Brief:
Would you transcribe the entries below word for word, omitting all images?

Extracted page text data
*** Block opens ***

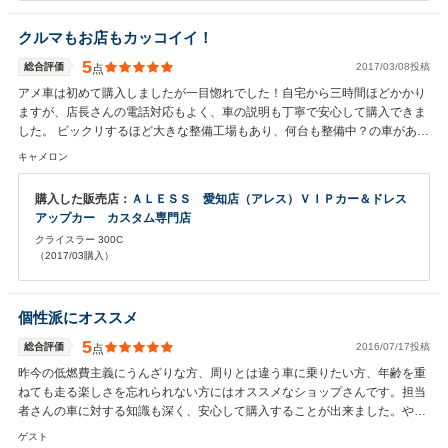
クルマもお店もカッコイイ！
5
総合評価
2017/03/08投稿
点
アメ車は初めて購入しましたが一目惚れでした！自宅から三時間ほどかかり
ますが、店長さんの電話対応もよく、車の説明も丁寧で安心して購入できま
した。 ビックリするほど大きな整備工場もあり、何台も整備中？の車があり
楽しかったです！また遊びにおじゃましますのでよろしくお願いします(^^)v
キャメロン
購入した販売店：
ＡＬＥＳＳ 愛知店（アレス）ＶＩＰカー＆ドレス
アップカー カスタム専門店
クライスラー 300C
（2017/03購入）
個性派にオススメ
5
総合評価
2016/07/17投稿
点
昨今の低燃費主義にうんざりな方、周りとは違う車に乗りたい方、年齢を重
ねても走る楽しさを忘れられない方にはオススメなショップさんです。担当
者さんの車に対する知識も深く、安心して購入することが出来ました。やは
り車は排気量と見た目だと思いました、いい買い物ができました。
ゲスト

*** Block closes ***

Answer area:
クルマもお店もカッコイイ！
5
総合評価
2017/03/08投稿
点
アメ車は初めて購入しましたが一目惚れでした！自宅から三時間ほどかかり
ますが、店長さんの電話対応もよく、車の説明も丁寧で安心して購入できま
した。 ビックリするほど大きな整備工場もあり、何台も整備中？の車があり
楽しかったです！また遊びにおじゃましますのでよろしくお願いします(^^)v
キャメロン
購入した販売店：
ＡＬＥＳＳ 愛知店（アレス）ＶＩＰカー＆ドレス
アップカー カスタム専門店
クライスラー 300C
（2017/03購入）
個性派にオススメ
5
総合評価
2016/07/17投稿
点
昨今の低燃費主義にうんざりな方、周りとは違う車に乗りたい方、年齢を重
ねても走る楽しさを忘れられない方にはオススメなショップさんです。担当
者さんの車に対する知識も深く、安心して購入することが出来ました。やは
り車は排気量と見た目だと思いました、いい買い物ができました。
ゲスト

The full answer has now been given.